Passage:
• • •

For complex cases where for example routes are created in a loop for multiple controllers a suggestion will be provided for each iteration but only if that specific iteration created a dead route. Every such suggestion will identify the exact controller to which it applies.

rake routes:dead:annotate [ROUTES_FILE=path/to/routes.rb]
rake routes:dead:fix      [ROUTES_FILE=path/to/routes.rb]

routes:dead:annotate generates a commented version of a routes file. routes:dead:fix generates a partly automatically fixed and partly commented version of a routes file. Without specifying a file in ROUTES_FILE parameter a file is automatically picked provided that it is the only one that has problems, if there are more they will all be listed and a single name will have to be provided in the ROUTES_FILE parameter to proceed.

Additional options:

ONLY_ONLY=1      # suggestions for resource routes will only generate "only:" regardless of how many elements are listed.
ONLY_EXCEPT=1    # suggestions for resource routes will only generate "except:" regardless of how many elements are listed.
ROUTES_VERBOSE=1 # more verbosity, currently this means listing which non-existing actions a given call provides routes for.
rake routes:dead:annotate:inplace [ROUTES_FILE=path/to/routes.rb]
rake routes:dead:fix:inplace      [ROUTES_FILE=path/to/routes.rb]

rake routes:dead:annotate:inplace[force] [ROUTES_FILE=path/to/routes.rb]
rake routes:dead:fix:inplace[force]      [ROUTES_FILE=path/to/routes.rb]

Same as above but these commands change existing routes file content instead of printing it to standard output. By default they'll refuse to change a file if it's outside Rails root, not under git control or has uncommited changes. To get around this protection set the ROUTES_FORCE=1 parameter or include [force] rake parameter.

Listing actions that lack a route

rake actions:missing_route
rake actions:missing_route[gems,modules,duplicates,full,metadata] # parameters can be combined in all ways

Lists all action methods for all controllers which have no route pointing to them. By default ignores methods coming from gems, from included modules or which are inherited from a parent controller. Uses the ActionController#Base.action_methods method which usually returns a list of all public methods of the controller class excluding any special Rails provided methods.

• • •

Recorded data:
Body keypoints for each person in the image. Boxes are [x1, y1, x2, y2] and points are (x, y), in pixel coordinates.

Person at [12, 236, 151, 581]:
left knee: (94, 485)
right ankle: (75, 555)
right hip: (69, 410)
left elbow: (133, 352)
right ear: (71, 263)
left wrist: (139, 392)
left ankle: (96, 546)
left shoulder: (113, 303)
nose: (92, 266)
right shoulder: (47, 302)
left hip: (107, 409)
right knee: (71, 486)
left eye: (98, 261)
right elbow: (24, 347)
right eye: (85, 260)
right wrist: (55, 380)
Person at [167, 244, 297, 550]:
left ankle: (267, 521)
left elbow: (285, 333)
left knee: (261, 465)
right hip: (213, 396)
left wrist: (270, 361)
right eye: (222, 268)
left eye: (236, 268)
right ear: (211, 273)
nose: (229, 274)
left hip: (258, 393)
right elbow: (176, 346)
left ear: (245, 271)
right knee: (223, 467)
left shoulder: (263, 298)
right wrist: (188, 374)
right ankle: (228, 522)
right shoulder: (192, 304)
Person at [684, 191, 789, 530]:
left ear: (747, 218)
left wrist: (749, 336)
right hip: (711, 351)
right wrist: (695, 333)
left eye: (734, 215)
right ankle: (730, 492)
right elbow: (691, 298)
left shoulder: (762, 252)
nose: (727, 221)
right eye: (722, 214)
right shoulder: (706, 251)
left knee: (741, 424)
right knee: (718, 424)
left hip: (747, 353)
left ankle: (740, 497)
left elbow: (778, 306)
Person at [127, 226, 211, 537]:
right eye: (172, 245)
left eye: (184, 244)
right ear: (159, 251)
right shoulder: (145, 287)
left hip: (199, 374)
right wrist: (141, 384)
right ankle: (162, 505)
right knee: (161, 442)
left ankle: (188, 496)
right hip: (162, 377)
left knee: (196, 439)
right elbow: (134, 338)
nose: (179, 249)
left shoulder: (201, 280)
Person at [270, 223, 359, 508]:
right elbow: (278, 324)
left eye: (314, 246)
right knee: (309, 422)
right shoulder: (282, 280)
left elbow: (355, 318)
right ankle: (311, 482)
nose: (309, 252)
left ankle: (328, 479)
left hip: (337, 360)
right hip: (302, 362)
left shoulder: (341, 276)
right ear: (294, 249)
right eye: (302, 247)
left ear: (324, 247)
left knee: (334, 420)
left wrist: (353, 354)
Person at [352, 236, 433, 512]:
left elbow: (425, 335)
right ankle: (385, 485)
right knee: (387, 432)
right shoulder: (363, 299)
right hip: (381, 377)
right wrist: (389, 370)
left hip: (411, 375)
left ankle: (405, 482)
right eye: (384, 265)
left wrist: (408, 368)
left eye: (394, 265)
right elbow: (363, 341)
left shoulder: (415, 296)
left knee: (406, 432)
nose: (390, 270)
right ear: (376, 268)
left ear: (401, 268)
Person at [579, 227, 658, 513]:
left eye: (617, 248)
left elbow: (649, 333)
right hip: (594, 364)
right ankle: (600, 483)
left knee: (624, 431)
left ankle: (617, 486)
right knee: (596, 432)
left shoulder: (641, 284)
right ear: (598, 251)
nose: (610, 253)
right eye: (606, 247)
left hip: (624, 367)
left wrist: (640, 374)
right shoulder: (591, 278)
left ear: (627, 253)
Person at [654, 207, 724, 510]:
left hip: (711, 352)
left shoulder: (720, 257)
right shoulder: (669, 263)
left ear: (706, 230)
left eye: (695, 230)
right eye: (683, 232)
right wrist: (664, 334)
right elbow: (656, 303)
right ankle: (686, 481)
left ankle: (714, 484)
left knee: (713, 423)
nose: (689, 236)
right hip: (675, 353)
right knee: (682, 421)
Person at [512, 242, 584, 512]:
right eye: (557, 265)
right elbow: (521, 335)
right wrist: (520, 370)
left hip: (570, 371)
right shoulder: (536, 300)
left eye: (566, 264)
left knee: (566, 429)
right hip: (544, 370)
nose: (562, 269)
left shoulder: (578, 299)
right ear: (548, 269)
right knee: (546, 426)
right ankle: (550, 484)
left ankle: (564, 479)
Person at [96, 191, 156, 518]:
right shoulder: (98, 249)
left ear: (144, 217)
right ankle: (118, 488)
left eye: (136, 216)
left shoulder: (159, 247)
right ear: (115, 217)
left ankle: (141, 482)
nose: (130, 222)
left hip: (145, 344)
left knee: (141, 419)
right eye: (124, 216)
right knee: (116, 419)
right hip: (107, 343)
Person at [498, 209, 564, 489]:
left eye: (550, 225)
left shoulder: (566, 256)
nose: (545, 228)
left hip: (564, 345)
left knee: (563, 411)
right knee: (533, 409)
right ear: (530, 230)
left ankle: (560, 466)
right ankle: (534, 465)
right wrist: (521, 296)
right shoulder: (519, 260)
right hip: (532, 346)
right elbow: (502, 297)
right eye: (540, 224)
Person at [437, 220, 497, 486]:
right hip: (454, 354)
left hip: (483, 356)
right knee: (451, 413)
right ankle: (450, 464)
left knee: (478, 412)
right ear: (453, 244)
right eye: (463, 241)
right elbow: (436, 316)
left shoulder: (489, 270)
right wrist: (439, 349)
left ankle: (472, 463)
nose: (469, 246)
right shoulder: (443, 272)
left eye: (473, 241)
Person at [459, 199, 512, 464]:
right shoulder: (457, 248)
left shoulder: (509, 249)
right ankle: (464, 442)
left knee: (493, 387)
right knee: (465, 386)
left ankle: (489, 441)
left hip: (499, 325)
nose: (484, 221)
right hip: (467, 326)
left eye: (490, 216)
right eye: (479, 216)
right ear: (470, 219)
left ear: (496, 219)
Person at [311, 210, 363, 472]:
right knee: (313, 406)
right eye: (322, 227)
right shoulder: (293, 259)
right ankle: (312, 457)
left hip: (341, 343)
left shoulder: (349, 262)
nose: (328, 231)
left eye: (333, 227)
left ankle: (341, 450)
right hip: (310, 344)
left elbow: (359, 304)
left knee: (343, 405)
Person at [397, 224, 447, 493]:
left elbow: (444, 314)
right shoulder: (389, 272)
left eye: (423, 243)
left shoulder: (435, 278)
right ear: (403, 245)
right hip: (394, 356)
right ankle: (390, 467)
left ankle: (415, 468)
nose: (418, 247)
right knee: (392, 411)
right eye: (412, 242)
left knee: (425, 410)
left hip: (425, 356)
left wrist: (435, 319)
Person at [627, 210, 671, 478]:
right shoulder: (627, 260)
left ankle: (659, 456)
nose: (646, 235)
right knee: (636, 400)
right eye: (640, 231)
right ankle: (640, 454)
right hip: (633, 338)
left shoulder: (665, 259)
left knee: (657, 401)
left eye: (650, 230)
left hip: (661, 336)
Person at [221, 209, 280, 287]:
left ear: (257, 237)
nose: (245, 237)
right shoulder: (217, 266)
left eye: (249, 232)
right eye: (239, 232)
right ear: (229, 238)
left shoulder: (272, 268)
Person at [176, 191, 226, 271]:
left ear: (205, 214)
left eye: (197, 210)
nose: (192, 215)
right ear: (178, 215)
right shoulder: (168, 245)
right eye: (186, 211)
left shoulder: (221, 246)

• • •

Task requirements:
Please return the part of the dead-routes passage that runs from "rake routes:dead:annotate [ROUTES_FILE=path/to/routes.rb]" up to and including "parameter to proceed.", copied word for word.

Reply:
rake routes:dead:annotate [ROUTES_FILE=path/to/routes.rb]
rake routes:dead:fix      [ROUTES_FILE=path/to/routes.rb]

routes:dead:annotate generates a commented version of a routes file. routes:dead:fix generates a partly automatically fixed and partly commented version of a routes file. Without specifying a file in ROUTES_FILE parameter a file is automatically picked provided that it is the only one that has problems, if there are more they will all be listed and a single name will have to be provided in the ROUTES_FILE parameter to proceed.